Cases of the Omicron variant are on the decline in U.S. and worldwide—but a different version of Omicron is now gaining traction.
This so-called stealth variant, officially known as BA.2, is armed with even higher transmission potential, and possibly a greater ability to evade the immune response, than the original Omicron, leading experts to fear it could further prolong the COVID-19 pandemic.
The World Health Organization does not yet consider BA.2 to be a distinct “variant of concern” but is continuing to monitor its spread. BA.2 is beginning to replace the original Omicron strain in many countries. It is now the dominant variant in Denmark, which recorded more than 50,000 new infections in just one day last week.
BA.2 also appears to be the major Omicron lineage in parts of India and the Philippines. It has already caused about 250 cases in the United States and been identified in more than half the states.
The BA.2 subvariant likely arose from a common ancestor around the same time as the original Omicron, also known as BA.1, so it is not a descendent but a sibling, says Cornelius Römer, a bioinformatician at the Biozentrum of the University of Basel in Switzerland.

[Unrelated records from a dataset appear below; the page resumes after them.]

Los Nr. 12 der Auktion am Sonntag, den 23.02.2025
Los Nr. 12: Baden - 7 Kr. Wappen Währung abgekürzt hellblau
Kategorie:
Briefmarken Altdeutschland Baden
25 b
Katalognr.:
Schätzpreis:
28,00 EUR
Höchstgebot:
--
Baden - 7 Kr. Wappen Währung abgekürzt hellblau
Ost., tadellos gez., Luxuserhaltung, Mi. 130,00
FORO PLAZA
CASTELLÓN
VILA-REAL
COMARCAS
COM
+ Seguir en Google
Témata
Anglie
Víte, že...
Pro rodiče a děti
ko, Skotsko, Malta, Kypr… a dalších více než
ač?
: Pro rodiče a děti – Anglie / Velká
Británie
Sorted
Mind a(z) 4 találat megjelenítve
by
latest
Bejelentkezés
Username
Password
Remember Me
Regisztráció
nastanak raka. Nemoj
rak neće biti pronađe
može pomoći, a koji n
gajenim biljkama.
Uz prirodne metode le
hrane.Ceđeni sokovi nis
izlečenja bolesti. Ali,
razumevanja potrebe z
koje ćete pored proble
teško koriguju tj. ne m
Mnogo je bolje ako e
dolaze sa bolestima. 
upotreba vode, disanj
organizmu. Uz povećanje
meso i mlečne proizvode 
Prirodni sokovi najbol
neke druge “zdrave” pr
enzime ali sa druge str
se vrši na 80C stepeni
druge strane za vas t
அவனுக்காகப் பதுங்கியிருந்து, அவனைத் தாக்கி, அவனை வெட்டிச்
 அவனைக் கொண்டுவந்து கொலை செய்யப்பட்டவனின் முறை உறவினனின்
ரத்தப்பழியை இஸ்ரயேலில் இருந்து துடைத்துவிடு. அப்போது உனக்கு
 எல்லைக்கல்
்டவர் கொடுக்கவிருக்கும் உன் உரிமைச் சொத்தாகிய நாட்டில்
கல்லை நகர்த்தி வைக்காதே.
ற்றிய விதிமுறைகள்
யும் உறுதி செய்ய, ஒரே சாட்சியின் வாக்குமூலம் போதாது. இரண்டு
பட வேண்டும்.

“I would hypothesize that BA.1 dominated first simply because it started spreading earlier, and now BA.2 is catching up,” says Jesse Bloom, an evolutionary virologist at the Fred Hutchinson Cancer Research Center and a Howard Hughes Medical Institute investigator.
However, BA.2 has been sometimes dubbed a stealth variant because it is missing key mutations in its spike protein that are necessary for rapid PCR tests to distinguish it from previous variants, such as Delta. This difference also may be why BA.2 escaped attention earlier.
In fact, the two Omicron lineages have greater evolutionary divergences from each other than the differences between the original virus and the Alpha variant, the first variant of concern. “BA.2 shares over 30 mutations with BA.1, but it also has 28 unique mutations,” says Shay Fleishon, an evolutionary geneticist and advisor to the Central Virology Laboratory in Israel.
This suggests that the common ancestor of both Omicron subvariants spread for quite some time, evolving into distinct subvariants before BA.1 was detected by a stroke of luck: A pair of mutations deleted two amino acids from its spike protein, making BA.1 easier to distinguish from Delta in rapid tests.
Still, BA.2 is “just as detectable by PCR as any other variant,” says Römer, referring to the “gold standard” tests that rely on time-consuming but highly accurate genetic techniques.
Most of the differences between BA.2 and BA.1 are in the spike protein of the virus, which it uses to anchor to and infect human cells. BA.2 also has a large number of mutations in other parts of its viral sequence that are not well understood.
Early estimates by Denmark’s State Serum Institute suggest BA.2 is about 50 percent more transmissible than the previous BA.1 strain. The Danish study, which is not yet peer reviewed, looked into the way COVID-19 spread in 8,541 households between late December and early January. About a quarter were BA.2 cases, and the data show that even fully vaccinated people are more susceptible to catching BA.2 than BA.1.
The United Kingdom Health Security Agency also estimates that BA.2 is more transmissible, though it puts the figure at roughly 30 percent higher than BA.1.
The genetic basis behind BA.2’s transmission advantage is not yet understood, says Bloom, who has combined computational and experimental methods to study the evolution of the SARS-CoV-2 virus and understand how specific mutations influence infection.
But the good news is that experts think it’s unlikely BA.2 will cause a spike in severe infections.
Another study that is not yet peer reviewed bolsters the case that the BA.1 version of Omicron causes less severe disease than previous variants, especially Delta; only half a percent of 52,297 Omicron cases in Southern California required hospital admissions. Similarly in the U.K., most admissions to the intensive care unit were caused by Delta until January 19, 2022, when the most recent data are available.